What might this theory be like? Well, there’s one tiny corner that’s basically been known for two millennia, and that’s logic. And certainly in the syllogistic form in which Aristotle discovered it, logic is basically a way of saying that sentences that follow certain patterns are reasonable, while others are not. Thus, for example, it’s reasonable to say “All X are Y. This is not Y, so it’s not an X” (as in “All fishes are blue. This is not blue, so it’s not a fish.”). And just as one can somewhat whimsically imagine that Aristotle discovered syllogistic logic by going (“machine-learning-style”) through lots of examples of rhetoric, so too one can imagine that in the training of ChatGPT it will have been able to “discover syllogistic logic” by looking at lots of text on the web, etc. (And, yes, while one can therefore expect ChatGPT to produce text that contains “correct inferences” based on things like syllogistic logic, it’s a quite different story when it comes to more sophisticated formal logic—and I think one can expect it to fail here for the same kind of reasons it fails in parenthesis matching.)
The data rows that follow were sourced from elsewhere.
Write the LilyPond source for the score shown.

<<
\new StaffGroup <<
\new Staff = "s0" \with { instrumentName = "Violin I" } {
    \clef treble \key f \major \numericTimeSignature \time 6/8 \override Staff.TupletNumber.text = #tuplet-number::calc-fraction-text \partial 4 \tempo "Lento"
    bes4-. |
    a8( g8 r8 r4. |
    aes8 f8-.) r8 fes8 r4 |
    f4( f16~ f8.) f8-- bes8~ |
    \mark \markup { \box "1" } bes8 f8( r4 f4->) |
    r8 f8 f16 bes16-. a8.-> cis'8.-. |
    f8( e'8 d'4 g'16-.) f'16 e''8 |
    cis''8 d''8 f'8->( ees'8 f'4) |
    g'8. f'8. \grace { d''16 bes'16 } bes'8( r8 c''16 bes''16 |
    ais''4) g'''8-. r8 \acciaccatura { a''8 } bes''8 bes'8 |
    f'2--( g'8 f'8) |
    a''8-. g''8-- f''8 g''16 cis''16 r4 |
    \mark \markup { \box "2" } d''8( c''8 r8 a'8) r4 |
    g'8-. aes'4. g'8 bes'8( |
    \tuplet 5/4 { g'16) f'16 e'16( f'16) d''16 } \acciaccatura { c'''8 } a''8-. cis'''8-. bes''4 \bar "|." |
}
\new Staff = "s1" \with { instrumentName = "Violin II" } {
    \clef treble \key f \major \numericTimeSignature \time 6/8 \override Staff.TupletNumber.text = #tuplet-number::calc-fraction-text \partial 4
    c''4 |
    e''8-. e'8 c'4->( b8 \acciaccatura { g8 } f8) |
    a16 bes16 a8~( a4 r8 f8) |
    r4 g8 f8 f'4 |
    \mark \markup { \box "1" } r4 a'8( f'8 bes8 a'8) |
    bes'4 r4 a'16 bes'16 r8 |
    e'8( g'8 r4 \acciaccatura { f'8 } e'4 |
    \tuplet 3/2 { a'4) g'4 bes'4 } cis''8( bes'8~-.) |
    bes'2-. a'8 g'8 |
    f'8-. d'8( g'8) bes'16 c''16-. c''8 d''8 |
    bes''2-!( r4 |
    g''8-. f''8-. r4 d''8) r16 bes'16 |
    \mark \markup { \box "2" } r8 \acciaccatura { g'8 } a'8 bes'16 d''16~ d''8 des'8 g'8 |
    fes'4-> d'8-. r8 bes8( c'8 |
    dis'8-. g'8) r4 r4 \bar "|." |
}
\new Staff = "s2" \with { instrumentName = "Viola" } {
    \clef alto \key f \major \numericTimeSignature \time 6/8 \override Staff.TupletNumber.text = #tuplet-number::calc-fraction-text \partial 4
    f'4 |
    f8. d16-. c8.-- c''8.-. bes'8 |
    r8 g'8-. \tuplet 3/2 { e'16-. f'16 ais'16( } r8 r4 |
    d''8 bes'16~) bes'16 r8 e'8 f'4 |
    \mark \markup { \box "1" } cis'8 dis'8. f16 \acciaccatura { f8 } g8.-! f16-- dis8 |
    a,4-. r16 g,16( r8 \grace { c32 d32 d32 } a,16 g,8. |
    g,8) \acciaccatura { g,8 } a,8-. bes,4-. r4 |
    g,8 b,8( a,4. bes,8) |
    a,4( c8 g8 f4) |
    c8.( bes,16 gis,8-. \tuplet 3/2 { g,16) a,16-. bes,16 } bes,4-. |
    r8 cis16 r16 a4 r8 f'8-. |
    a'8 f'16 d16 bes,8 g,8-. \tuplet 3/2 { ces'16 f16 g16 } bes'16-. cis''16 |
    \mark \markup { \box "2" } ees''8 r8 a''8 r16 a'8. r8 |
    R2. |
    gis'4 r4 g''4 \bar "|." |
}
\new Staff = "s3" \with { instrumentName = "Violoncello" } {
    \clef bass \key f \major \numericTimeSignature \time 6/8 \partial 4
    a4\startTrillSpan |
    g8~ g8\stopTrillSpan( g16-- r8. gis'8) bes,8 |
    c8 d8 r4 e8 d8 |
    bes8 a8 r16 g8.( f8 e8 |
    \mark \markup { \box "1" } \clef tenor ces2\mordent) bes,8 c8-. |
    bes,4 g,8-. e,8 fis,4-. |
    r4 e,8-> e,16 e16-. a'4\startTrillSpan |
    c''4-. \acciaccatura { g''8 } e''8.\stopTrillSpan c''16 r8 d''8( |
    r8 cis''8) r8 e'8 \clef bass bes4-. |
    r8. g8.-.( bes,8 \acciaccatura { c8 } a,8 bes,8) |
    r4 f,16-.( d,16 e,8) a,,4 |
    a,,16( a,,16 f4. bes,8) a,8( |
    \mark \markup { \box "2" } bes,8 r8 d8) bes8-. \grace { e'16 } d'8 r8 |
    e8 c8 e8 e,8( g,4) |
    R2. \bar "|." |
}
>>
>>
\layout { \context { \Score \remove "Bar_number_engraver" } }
But beyond the narrow example of logic, what can be said about how to systematically construct (or recognize) even plausibly meaningful text? Yes, there are things like Mad Libs that use very specific “phrasal templates”. But somehow ChatGPT implicitly has a much more general way to do it. And perhaps there’s nothing to be said about how it can be done beyond “somehow it happens when you have 175 billion neural net weights”. But I strongly suspect that there’s a much simpler and stronger story.
… my strong suspicion is that the success of ChatGPT implicitly reveals an important “scientific” fact: that there’s actually a lot more structure and simplicity to meaningful human language than we ever knew—and that in the end there may be even fairly simple rules that describe how such language can be put together.
Therefore perhaps the underlying rules are a bit simpler than people used to think. They could be used to build smaller, perhaps symbolic models of languages and data could be transformed into language more accurately, effectively, and in fact cheaply (money-wise and in terms of computing cost, hence environmental impact too).
This idea of a somehow simpler model of language that has escaped description so far, reminds me of Stephen Pinker’s The Language Instinct, where he proposed that young children never heard enough language to account for their ability to speak in completely new sentences following complex rules. And thus there must be some kind of biological “language instinct” powering our use of words. But, if as suggested by the case of the LLMs, the underlying rules are somehow simpler than previously thought – perhaps there’s no need for an innate instinct to justify our human abilities to pick up and use language very quickly.
The fact that both Wolfram and Pinker concluded based on very different grounds that the underlying rules of language are simple though as yet undescribed, leads me to think that Wolfram's onto something interesting.
For completeness and precision, here’s Wolfram’s own account of the possible future applications (clearly more abstract and engineer-like than my waffly “humans could talk better to machines”!)
So what would happen if we applied ChatGPT to underlying computational language? The computational language can describe what’s possible. But what can still be added is a sense of “what’s popular”—based for example on reading all that content on the web. But then—underneath—operating with computational language means that something like ChatGPT has immediate and fundamental access to what amount to ultimate tools for making use of potentially irreducible computations. And that makes it a system that can not only “generate reasonable text”, but can expect to work out whatever can be worked out about whether that text actually makes “correct” statements about the world—or whatever it’s supposed to be talking about.